Wir begannen mit sieben Monaten nur Theorie, wobei wir sehr viele praktische Übungen hatten. Wir haben uns gegenseitig gewaschen, uns Blut abgenommen oder uns gegenseitig subcutan gespritzt. Das allererste war Zähneputzen. Das war schon komisch, aber auch echt gut, das selbst zu erfahren. Dann hatten wir unseren ersten Einsatz und dann wieder recht viel Theorie. Im zweiten Lehrjahr haben wir fast nur praktische Einsätze, die immer mal wieder für Blöcke in der Schule unterbrochen werden, aber die sind eher kurz von eins, zwei Wochen. So eine Theoriewoche ist dann wie Urlaub. Aber lange Einsätze finde ich gut, weil da ist man wie in einem Flow. Der theoretische Input kommt in der Einsatzzeit immer ein bisschen zu kurz und manchmal möchte ich die Hintergründe wissen, bin aber auch zu fertig nach der Arbeit, um mir die Antworten zu suchen. Da brauche ich dann jemanden, der mir das erklärt.

Die Azubis vom ersten und dritten Lehrjahr haben immer den meisten Kontakt. Die im zweiten sind ja immer im Einsatz und meinen Kurs sehe ich daher zur Zeit gar nicht, weil ich im zweiten Jahr bin. Am Anfang hatten wir viel mehr miteinander zu tun. Die jüngsten waren zu Beginn siebzehn und die ältesten sechsundzwanzig, ungefähr. Der große Ballon war bei zwanzig, einundzwanzig. Wir sind ganz gemischt mit Abi oder Zehnteklasseabschluss und wir kommen von überall her. Es sind Leute aus Baden-Württemberg, aus NRW, aus Meck-Pomm und natürlich aus Berlin und Brandenburg. Eine ist sogar aus Frankreich. Sie heißt Zoe und ist mittlerweile meine beste Freundin geworden. Über die Schulen hinweg gibt es eher weniger Kontakte. Also höchsten, man kennt dort die Leute von früher oder man lernt sie auf anderen Einsätzen kennen. Und wenn ich dann höre, wie andere Schulen so sind, dann bin ich immer sehr froh über meine Wahl. Und eine Berufsschule sollte schon gut sein, denn immerhin ist sie auf das spätere Fach fokussiert. Da ist ja alles wichtig und da braucht man motivierte Lehrer und nicht zu große Klassen.

Ich merk schon, dass manche mehr Bock drauf haben als andere. Und es sind einige dabei, von denen würde ich mich auch pflegen lassen. Und andere sind zwar motiviert, aber ein bisschen eigen, dass ich mir denk, wenn die vor den Patienten auch so sind, dann Holladiewaldfee.
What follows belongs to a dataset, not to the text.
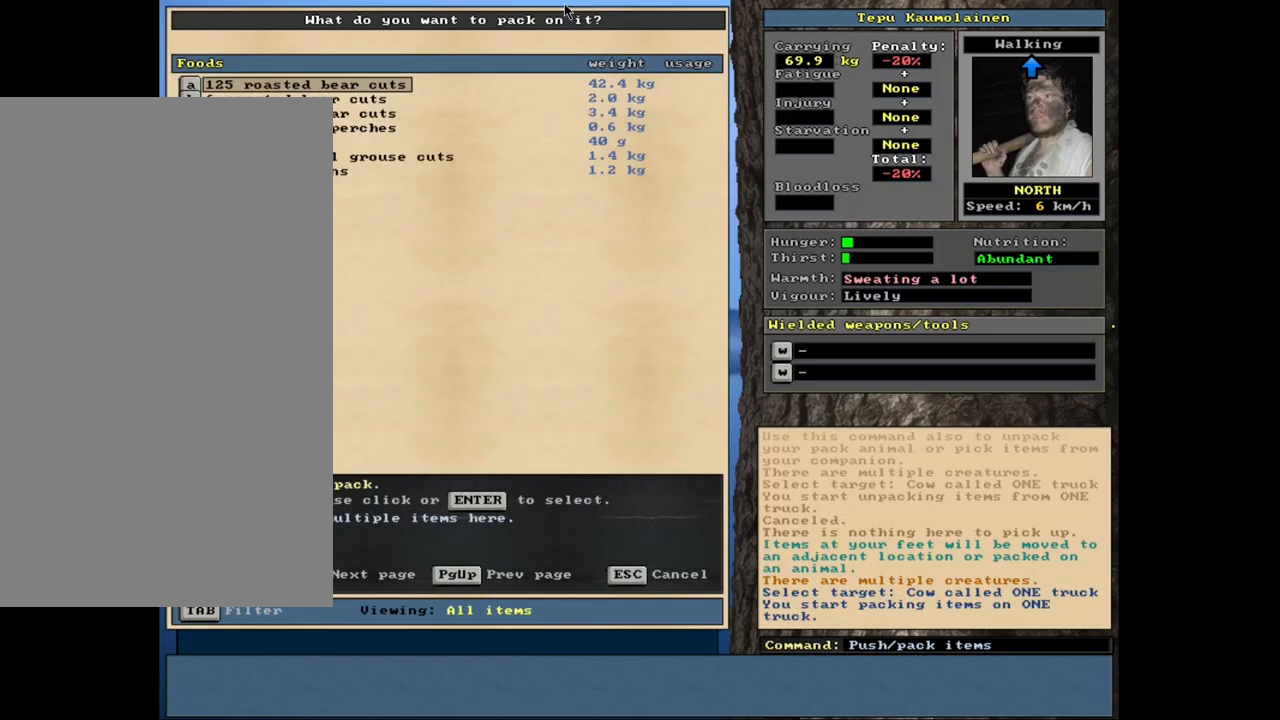
{"keys": [], "mouse": [], "events": [[67, "equals", "down"], [117, "equals", "up"], [183, "shift_l", "up"]]}
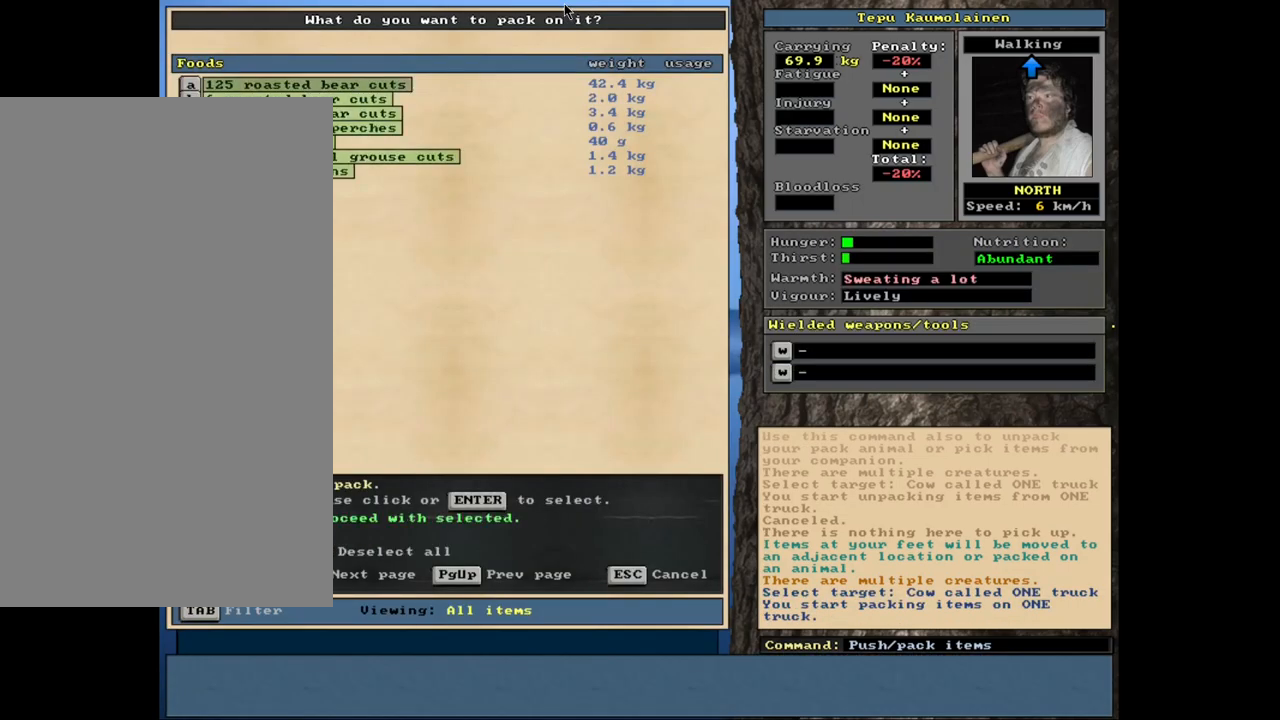
{"keys": [], "mouse": [], "events": []}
Wir haben auch manchmal riesige Diskussion im Unterricht zu irgendeinem Thema. Partei A fängt dann eine Diskussion an und Partei B sagt was dagegen. Ich weiß nicht, wo der Mehrwert bei manchen Diskussionen sein soll, wenn die einfach so festgefahrene Meinungen haben. Das ist ja auch nicht der Punkt. Es geht nicht um Meinungen, sondern um medizinisches Wissen. Aber trotzdem finde ich, sind es ganz nette Menschen und ich würde gern Mäuschen spielen, um zu sehen, wie sie auf Station arbeiten. Vielleicht sind sie auch ganz anders als in der Schule.

Meinen Examenseinsatz kenne ich noch nicht. Wir können Wünsche äußern und ich hab da auch schon was im Blick, aber ich will erstmal noch die anderen Einsätze abwarten. Ausgeschlossen sind Intensivstationen, Geriatrie, Kinderstation, Psychiatrie, Rettungsstelle und ambulante Pflege. Ich werd meinen Einsatz vom Team abhängig machen, weil ich besser arbeiten kann, wenn das Team gut ist und wenn ich weiß, dass und wen ich ansprechen kann. Die Pflegeverrichtungen sind eine Lernsache und ich lerne schnell. Aber das Team ist wichtig.